*** Records shown ***

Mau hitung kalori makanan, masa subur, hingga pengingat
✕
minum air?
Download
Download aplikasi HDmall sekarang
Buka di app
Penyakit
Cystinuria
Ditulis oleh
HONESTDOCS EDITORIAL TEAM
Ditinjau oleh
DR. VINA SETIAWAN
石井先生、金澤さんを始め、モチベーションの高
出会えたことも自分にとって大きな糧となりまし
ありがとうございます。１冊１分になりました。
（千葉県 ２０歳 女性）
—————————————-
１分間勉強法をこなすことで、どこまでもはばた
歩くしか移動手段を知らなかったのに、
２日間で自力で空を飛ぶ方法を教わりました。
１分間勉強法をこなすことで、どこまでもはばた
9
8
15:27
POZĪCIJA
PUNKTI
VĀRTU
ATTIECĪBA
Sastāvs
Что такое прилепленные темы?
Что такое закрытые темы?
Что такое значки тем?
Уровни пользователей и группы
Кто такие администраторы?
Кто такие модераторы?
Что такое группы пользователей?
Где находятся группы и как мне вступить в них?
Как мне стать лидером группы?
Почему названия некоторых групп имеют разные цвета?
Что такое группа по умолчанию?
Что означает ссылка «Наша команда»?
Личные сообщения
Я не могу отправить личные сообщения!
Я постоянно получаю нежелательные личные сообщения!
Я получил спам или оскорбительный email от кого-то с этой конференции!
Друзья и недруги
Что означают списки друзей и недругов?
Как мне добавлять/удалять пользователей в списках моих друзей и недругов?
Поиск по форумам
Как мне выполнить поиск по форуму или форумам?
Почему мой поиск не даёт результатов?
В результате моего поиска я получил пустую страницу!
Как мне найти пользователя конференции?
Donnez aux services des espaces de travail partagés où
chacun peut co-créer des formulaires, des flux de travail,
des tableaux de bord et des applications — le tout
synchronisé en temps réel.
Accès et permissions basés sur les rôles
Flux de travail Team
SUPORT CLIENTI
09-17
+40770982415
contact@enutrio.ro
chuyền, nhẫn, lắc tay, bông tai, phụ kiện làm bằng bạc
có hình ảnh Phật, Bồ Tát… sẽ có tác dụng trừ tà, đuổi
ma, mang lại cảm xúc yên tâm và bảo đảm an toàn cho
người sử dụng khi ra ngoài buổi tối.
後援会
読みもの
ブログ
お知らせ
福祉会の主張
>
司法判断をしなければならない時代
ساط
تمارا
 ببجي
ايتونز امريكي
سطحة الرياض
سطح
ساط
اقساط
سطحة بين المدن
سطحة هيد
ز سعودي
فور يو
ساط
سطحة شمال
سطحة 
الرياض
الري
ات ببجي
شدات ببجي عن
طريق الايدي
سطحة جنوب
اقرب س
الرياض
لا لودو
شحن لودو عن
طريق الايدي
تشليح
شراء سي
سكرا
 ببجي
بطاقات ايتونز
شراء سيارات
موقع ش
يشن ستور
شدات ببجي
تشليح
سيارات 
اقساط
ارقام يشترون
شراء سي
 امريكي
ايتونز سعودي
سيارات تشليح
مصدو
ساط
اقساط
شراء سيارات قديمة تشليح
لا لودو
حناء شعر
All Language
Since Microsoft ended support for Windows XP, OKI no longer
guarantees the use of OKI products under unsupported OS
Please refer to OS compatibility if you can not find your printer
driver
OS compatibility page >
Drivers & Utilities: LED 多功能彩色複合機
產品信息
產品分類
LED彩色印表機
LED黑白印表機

*** End of Records shown ***

» **Task prompt**
Extract every line containing the string "конференции" from the data above.

» **Your solution**
Я получил спам или оскорбительный email от кого-то с этой конференции!
Как мне найти пользователя конференции?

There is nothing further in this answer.